Vor diesem Hintergrund wäre es in meinen Augen geradezu unverantwortlich, die Nutzung einheimischer Schiefergasvorkommen von vornherein auszuschließen. Schiefergas hat schon jetzt die weltweite Gaslandschaft grundlegend verändert. In den USA ist der Gaspreis wegen der Schiefergasförderung erheblich gefallen. Es zeichnet sich bereits jetzt ab, dass die niedrigeren Energiepreise US-amerikanischen Unternehmen einen entscheidenden Wettbewerbsvorteil gegenüber ihren europäischen Konkurrenten verschaffen. Auch andere Länder, in denen erhebliche Vorkommen vermutet werden, wie z.B. China, Polen oder die Ukraine, prüfen die Nutzbarkeit ihrer Vorkommen.

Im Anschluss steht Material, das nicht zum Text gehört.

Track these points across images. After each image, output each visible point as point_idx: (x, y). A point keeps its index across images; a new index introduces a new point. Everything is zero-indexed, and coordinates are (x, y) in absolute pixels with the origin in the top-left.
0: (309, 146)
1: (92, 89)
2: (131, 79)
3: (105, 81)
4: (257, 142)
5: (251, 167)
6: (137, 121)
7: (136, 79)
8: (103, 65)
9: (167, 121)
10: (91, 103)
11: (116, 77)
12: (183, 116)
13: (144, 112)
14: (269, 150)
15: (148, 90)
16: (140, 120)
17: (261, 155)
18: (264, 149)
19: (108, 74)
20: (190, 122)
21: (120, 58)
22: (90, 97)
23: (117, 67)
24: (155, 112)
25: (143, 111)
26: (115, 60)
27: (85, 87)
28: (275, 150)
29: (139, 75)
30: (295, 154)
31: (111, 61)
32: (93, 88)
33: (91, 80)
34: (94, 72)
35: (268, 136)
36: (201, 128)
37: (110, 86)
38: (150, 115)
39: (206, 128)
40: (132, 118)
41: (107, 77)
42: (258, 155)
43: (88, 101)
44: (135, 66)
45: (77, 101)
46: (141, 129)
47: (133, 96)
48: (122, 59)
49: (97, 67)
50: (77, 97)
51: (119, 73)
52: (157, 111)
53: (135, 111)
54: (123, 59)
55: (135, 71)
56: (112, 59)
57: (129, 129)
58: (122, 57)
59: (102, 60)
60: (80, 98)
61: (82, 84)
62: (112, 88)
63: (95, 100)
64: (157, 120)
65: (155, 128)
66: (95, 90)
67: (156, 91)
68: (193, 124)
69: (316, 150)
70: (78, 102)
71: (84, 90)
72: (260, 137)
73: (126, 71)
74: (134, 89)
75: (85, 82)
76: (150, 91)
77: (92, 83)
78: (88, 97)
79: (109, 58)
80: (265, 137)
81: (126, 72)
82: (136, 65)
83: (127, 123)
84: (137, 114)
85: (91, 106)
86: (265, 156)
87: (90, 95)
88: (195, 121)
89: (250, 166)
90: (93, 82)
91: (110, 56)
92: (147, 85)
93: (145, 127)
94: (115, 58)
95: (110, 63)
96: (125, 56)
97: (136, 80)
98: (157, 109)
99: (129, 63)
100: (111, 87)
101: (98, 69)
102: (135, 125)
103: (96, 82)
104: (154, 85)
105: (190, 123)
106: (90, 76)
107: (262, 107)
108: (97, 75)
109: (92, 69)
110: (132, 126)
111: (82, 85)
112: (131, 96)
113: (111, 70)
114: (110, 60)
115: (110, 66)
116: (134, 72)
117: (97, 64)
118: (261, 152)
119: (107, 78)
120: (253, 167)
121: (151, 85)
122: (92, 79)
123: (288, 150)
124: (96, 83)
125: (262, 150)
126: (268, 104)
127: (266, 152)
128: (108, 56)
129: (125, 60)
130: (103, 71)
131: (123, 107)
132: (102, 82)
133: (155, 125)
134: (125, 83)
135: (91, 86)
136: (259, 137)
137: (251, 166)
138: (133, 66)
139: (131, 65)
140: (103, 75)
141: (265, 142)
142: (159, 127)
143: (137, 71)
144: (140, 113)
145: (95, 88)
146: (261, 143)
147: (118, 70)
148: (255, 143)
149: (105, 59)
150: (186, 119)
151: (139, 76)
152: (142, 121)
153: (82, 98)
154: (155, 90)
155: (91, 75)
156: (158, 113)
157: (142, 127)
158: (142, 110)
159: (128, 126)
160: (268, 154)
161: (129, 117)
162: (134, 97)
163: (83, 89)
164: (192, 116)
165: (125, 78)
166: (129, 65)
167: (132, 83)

Es besteht Konsens, dass die Gewinnung von Erdgas aus unkonventionellen Lagerstätten nur erfolgen darf, wenn Umwelt- und Sicherheitsfragen nicht entgegenstehen. Ich plädiere für eine sachliche Diskussion, die keine Pauschalbewertung vornimmt, sondern eine differenzierte Betrachtung der konkreten Maßnahme je nach Untergrund und der wasserwirtschaftlichen Bedeutung. Dabei kommt dem Trinkwasserschutz oberste Priorität zu. Die Wasserbehörden sind deshalb in den Prüfungsprozess vor Ort mit ihrem speziellen Know-how eingebunden. Wenn die jetzige Explorations- und Prüfungsphase ergeben sollte, das mögliche Bedenken berechtigt sind, so müssen diese selbstverständlich berücksichtigt werden.

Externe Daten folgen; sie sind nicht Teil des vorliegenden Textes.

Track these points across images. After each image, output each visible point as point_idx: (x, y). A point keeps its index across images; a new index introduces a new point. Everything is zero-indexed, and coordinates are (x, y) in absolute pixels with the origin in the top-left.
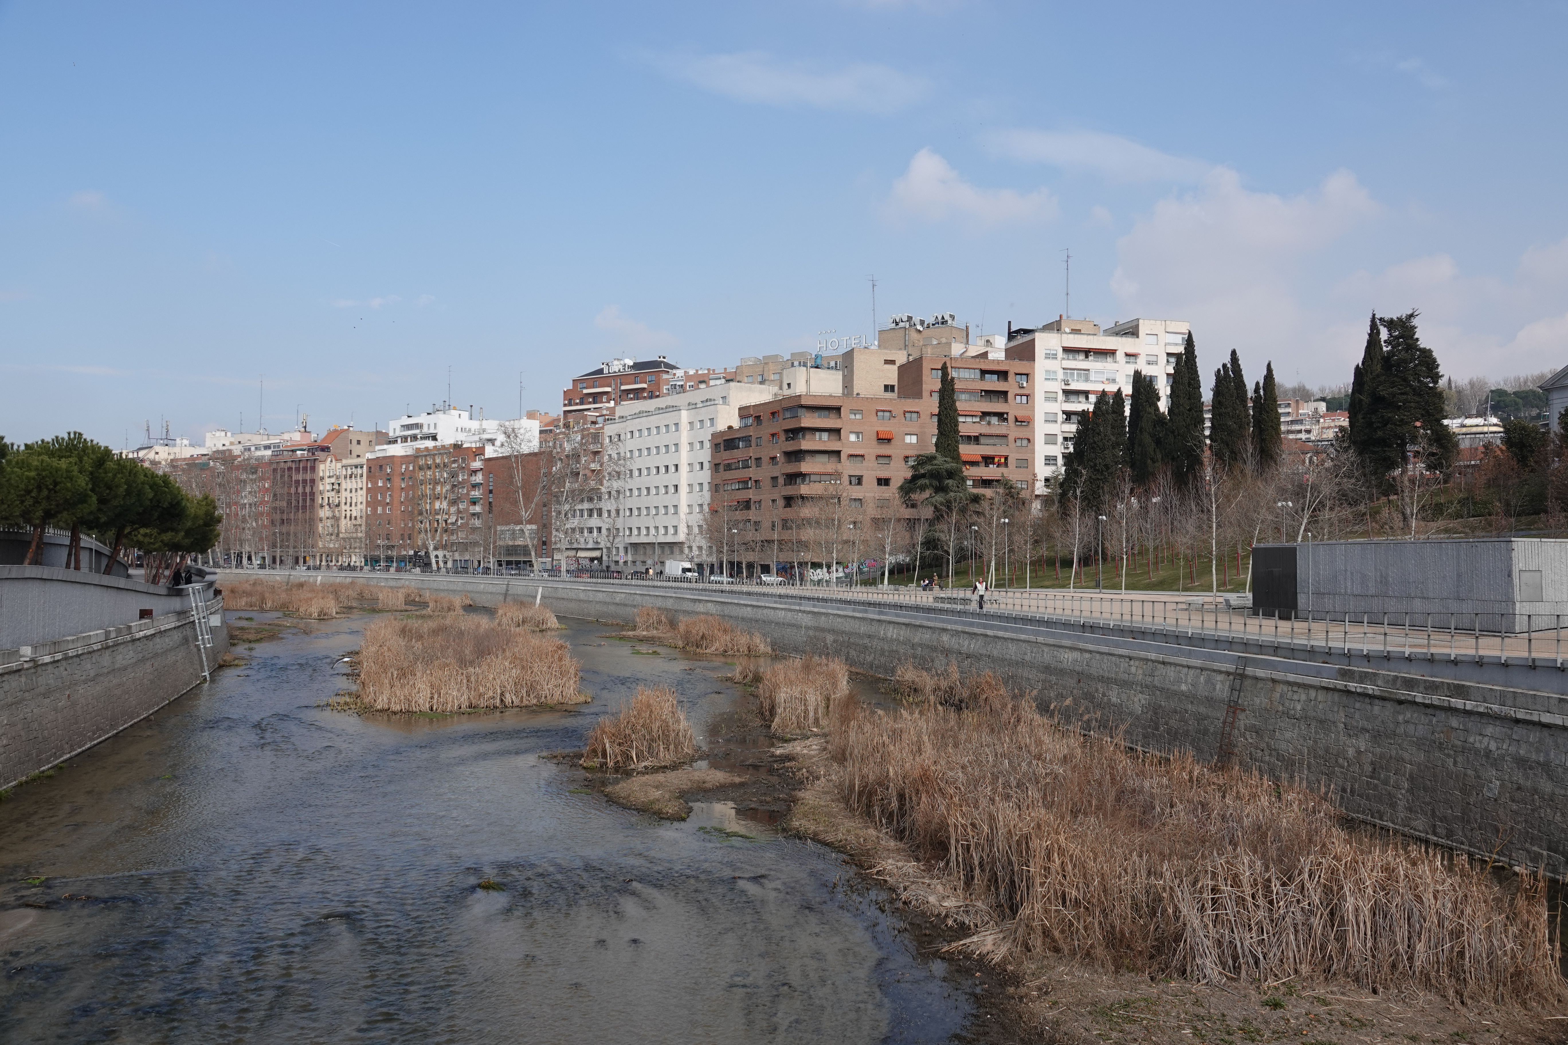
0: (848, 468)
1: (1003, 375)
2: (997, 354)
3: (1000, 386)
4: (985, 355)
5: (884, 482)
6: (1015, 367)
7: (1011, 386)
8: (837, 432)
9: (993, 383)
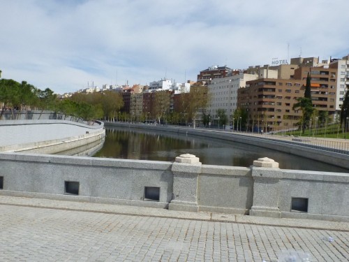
0: (277, 100)
1: (327, 73)
2: (326, 66)
3: (326, 76)
4: (323, 66)
5: (288, 104)
6: (331, 71)
7: (329, 77)
8: (274, 90)
9: (323, 75)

Wer sich einer neuen Technologie von vornherein verschließt, verkennt wohlmöglich das Innovationspotential, das allem Neuen inne wohnt. Die technologische Entwicklung bleibt auch beim Fracking nicht stehen. So sind deutsche Firmen zurzeit dabei, Frackfluide zu entwickeln, die ohne die Verwendung umweltbedenklicher Chemikalien auskommen. Hier tut sich ein neuer Markt für deutsche Umwelttechnologie auf, der unsere Unterstützung verdient.

Eine „Diabolisierung“ der Fracking-Technologie als „lebens- und menschenverachtend“ führt meines Erachtens nicht weiter. Vielmehr sollten wir das Thema sachlich diskutieren und die wissenschaftlichen Erkenntnisse, die im Rahmen der Probebohrungen gewonnen werden, abwarten und im Anschluss sorgfältig auswerten. Das eine Trinkwassergefährdung in jedem Fall ausgeschlossen sein muss, versteht sich von selbst.

Für mich steht natürlich außer Frage, dass die Bedenken der betroffenen Menschen gehört und berücksichtigt werden müssen. Keinesfalls „schreibe ich die Bedenken der Kritiker“, wie Sie schreiben, „in den Wind“!